Records from a collection:
-------------------------

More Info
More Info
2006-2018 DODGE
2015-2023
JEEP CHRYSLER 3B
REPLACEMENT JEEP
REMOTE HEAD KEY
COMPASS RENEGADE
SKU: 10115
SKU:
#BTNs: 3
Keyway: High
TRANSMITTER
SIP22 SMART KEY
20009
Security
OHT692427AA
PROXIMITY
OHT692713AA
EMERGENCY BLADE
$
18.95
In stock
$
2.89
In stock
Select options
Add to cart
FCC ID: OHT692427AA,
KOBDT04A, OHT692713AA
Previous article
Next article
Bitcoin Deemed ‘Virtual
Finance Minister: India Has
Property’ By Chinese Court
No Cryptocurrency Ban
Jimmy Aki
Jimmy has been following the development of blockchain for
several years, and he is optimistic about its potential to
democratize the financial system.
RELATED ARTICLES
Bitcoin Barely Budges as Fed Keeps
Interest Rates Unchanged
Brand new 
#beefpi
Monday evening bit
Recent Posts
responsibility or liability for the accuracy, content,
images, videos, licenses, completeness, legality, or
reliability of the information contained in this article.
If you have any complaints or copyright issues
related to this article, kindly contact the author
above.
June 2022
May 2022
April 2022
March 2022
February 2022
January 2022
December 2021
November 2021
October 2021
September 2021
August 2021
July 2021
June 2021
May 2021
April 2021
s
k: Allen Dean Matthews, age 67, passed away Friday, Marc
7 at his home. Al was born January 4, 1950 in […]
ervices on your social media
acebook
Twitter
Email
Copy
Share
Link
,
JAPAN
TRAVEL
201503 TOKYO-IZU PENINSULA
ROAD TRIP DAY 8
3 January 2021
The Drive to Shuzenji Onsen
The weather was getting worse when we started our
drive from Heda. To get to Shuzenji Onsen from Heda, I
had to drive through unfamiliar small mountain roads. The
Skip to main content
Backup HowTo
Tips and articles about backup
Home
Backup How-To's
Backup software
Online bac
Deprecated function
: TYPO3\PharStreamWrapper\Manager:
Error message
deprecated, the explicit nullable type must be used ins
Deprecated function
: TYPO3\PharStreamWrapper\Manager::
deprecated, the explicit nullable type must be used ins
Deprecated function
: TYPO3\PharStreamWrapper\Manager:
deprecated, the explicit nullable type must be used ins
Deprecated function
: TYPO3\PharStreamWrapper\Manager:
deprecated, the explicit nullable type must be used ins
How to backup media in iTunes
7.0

-------------------------

**Problem description**
Retype the material word for word, from its very first line down through the line that contains "had to drive".

**Response to the exercise**
More Info
More Info
2006-2018 DODGE
2015-2023
JEEP CHRYSLER 3B
REPLACEMENT JEEP
REMOTE HEAD KEY
COMPASS RENEGADE
SKU: 10115
SKU:
#BTNs: 3
Keyway: High
TRANSMITTER
SIP22 SMART KEY
20009
Security
OHT692427AA
PROXIMITY
OHT692713AA
EMERGENCY BLADE
$
18.95
In stock
$
2.89
In stock
Select options
Add to cart
FCC ID: OHT692427AA,
KOBDT04A, OHT692713AA
Previous article
Next article
Bitcoin Deemed ‘Virtual
Finance Minister: India Has
Property’ By Chinese Court
No Cryptocurrency Ban
Jimmy Aki
Jimmy has been following the development of blockchain for
several years, and he is optimistic about its potential to
democratize the financial system.
RELATED ARTICLES
Bitcoin Barely Budges as Fed Keeps
Interest Rates Unchanged
Brand new 
#beefpi
Monday evening bit
Recent Posts
responsibility or liability for the accuracy, content,
images, videos, licenses, completeness, legality, or
reliability of the information contained in this article.
If you have any complaints or copyright issues
related to this article, kindly contact the author
above.
June 2022
May 2022
April 2022
March 2022
February 2022
January 2022
December 2021
November 2021
October 2021
September 2021
August 2021
July 2021
June 2021
May 2021
April 2021
s
k: Allen Dean Matthews, age 67, passed away Friday, Marc
7 at his home. Al was born January 4, 1950 in […]
ervices on your social media
acebook
Twitter
Email
Copy
Share
Link
,
JAPAN
TRAVEL
201503 TOKYO-IZU PENINSULA
ROAD TRIP DAY 8
3 January 2021
The Drive to Shuzenji Onsen
The weather was getting worse when we started our
drive from Heda. To get to Shuzenji Onsen from Heda, I
had to drive through unfamiliar small mountain roads. The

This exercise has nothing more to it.